Toyota nie króluje już w kategorii lojalności klientów. Wiele osób przesiadło się do Tesli
Toyota przez lata mogła chwalić się największą lojalnością swoich klientów. W USA większość z nich przesiadała się pomiędzy kolejnymi modelami tej marki. Teraz jednak uległo to zmianie, a japońska marka spadła w rankingu na siódmą pozycję. Wszystkiemu winna jest... Tesla.
Lojalność klientów wobec marki to coś, co dla wielu marek jest kluczową kwestią. Tutaj latami brylowała Toyota, której w USA nikt nie mógł dorównać. Wiele osób przesiadało się pomiędzy kolejnymi samochodami marki, nie biorąc pod uwagę konkurencyjnych marek.
Teraz jednak uległo to zmianie. Japońska marka wypadła ze ścisłej czołówki i przegrała z amerykańskimi konkurentami. Co więcej - wierni użytkownicy Toyot przesiedli się głównie do Tesli.
Toyota przegrywa na polu elektromobilności. Nawet w USA jest to widoczne
W USA ta japońska marka od lat była w ścisłej czołówce lojalności klientów, wraz z Fordem i Chevroletem. Teraz błękitny owal zajął najwyższy stopień podium, a Chevrolet zadowolił się drugim miejsce. Wysokie pozycje zajmują też takie marki jak Subaru, Nissan, Kia i Hyundai. To właśnie za nimi znalazło się nowe miejsce Toyoty, dla której współczynnik lojalności spadł do 52,3%.
Większość dotychczasowych użytkowników przesiadła się na Tesle, stawiając na elektromobilność. Japończycy wiedzą o tym i mocno inwestują w nowe modele, które zobaczymy w najbliższych latach. W 2026 roku zadebiutuje też całkowicie nowa platforma, która pozwoli na masowe wykorzystanie akumulatorów półprzewodnikowych.
Co ciekawe w segmencie premium króluje właśnie... Tesla
Tutaj blisko 70% użytkowników pozostaje wierna marce, co jest dużą niespodzianką w obliczu wielu problemów jakościowych, które trapią te samochody. Zajmujące drugie miejsce BMW ma dużo niższy wynik - aż o 18,8%.
Tesla to też jedyna marka w USA, przy której klienci głównie zostają, a nie odchodzą od niej. To tylko pokazuje, że wydajność tych samochodów i dostępność Superchargerów jest kluczową cechą, dla której w USA cieszy się ona taką popularnością.
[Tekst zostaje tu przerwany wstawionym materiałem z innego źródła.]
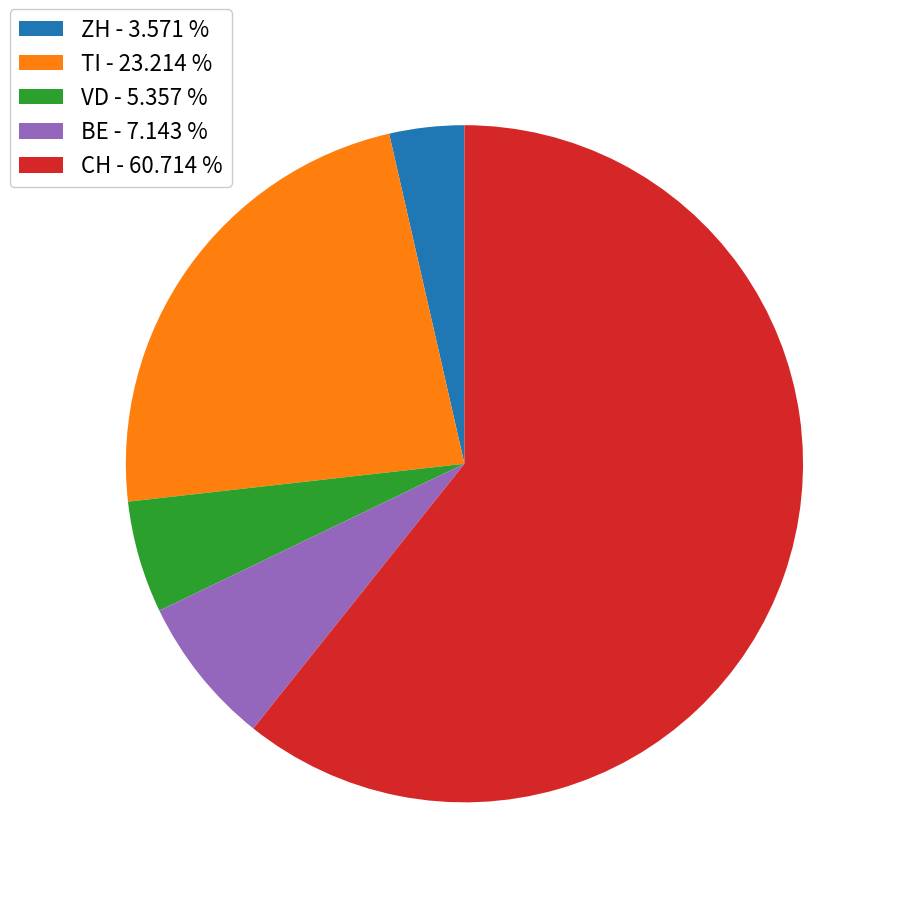

How many slices are in this pie chart?

5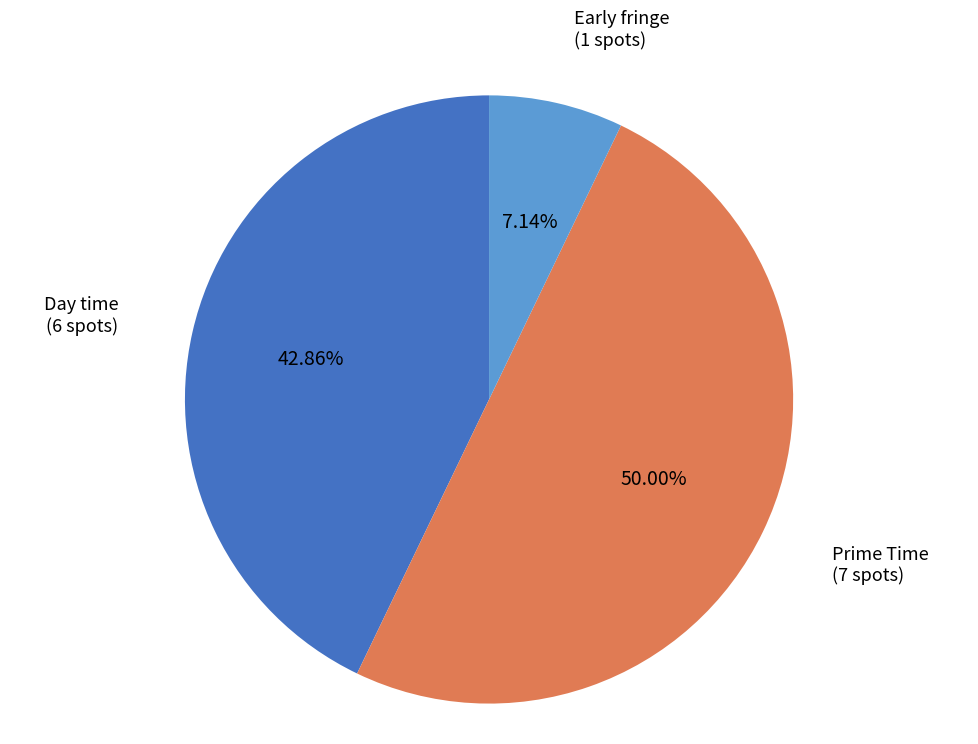

Which slice represents more than half of the pie?

Prime Time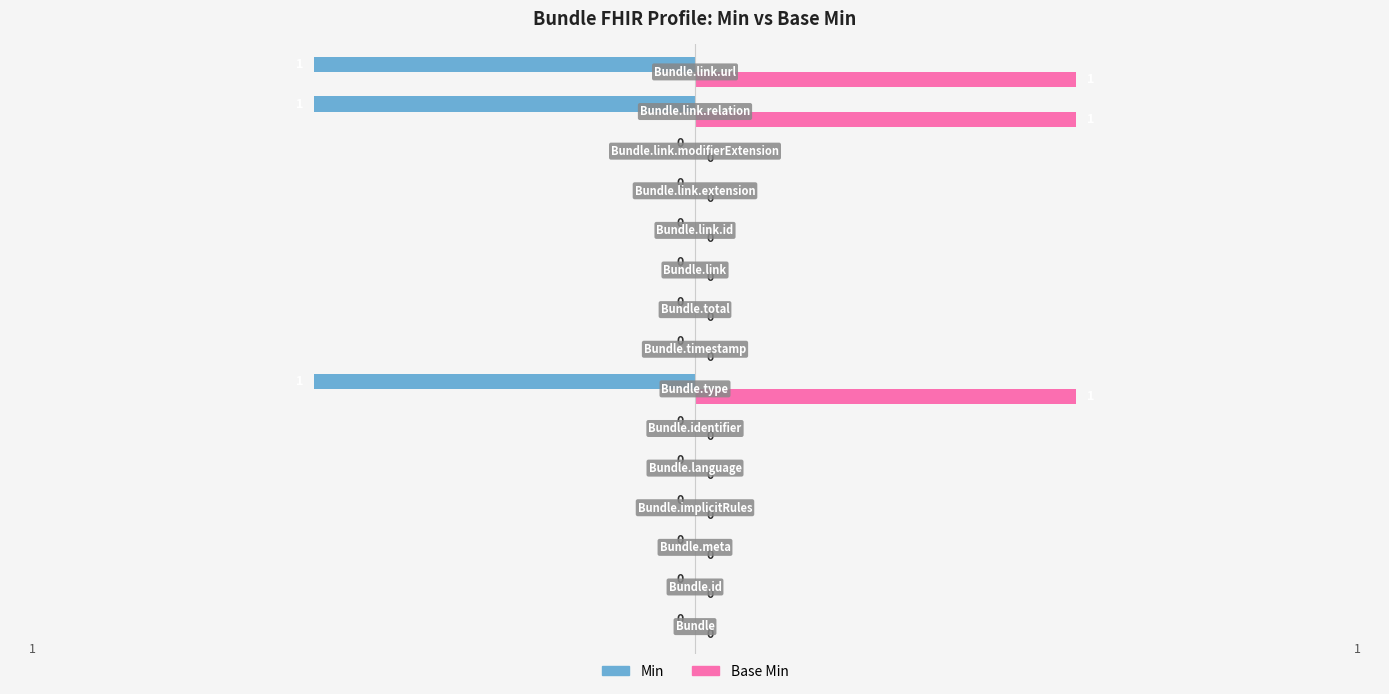

Which series has the largest total across all categories?

Base Min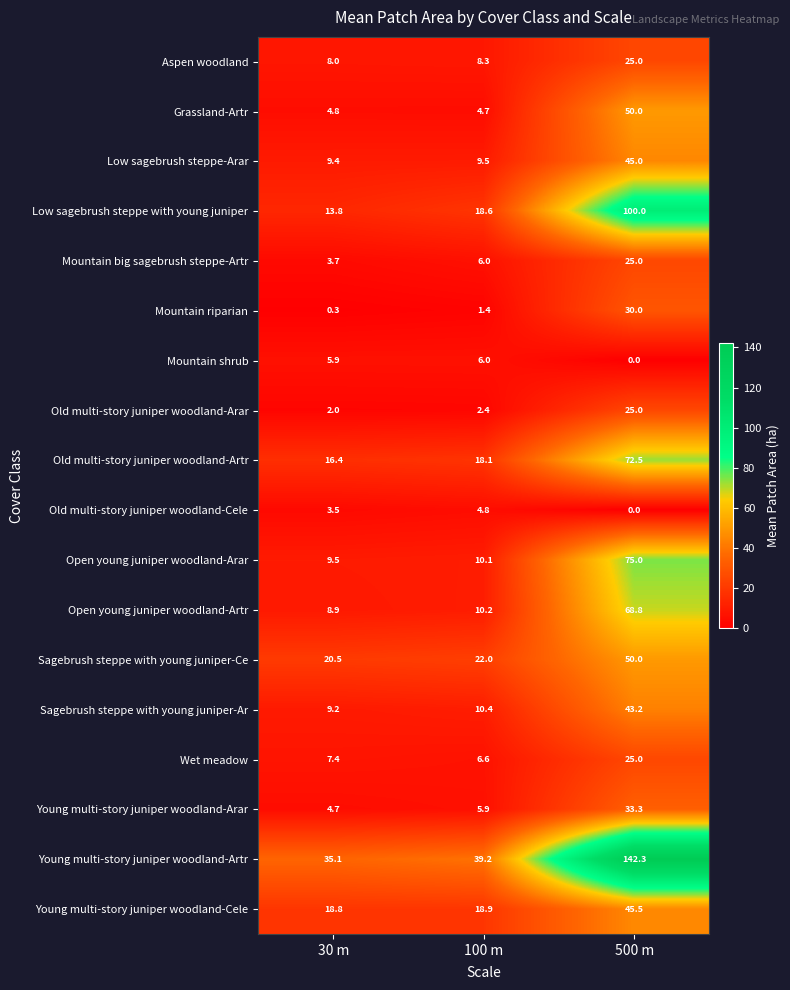

At how many categories does at least one series exceed 25?

3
Zmiany widać także w Europie
Rosnąca popularność Tesli Model 3 i Model Y sprawia, że znane marki tracą klientów. Jednocześnie wielkie koncerny nie są w stanie rywalizować cenowo, a spadającą sprzedaż rekompensują zwolnieniami i cięciami w produkcji. Wszystko wskazuje więc na to, że reszta tej dekady może całkowicie należeć do marki Elona Muska.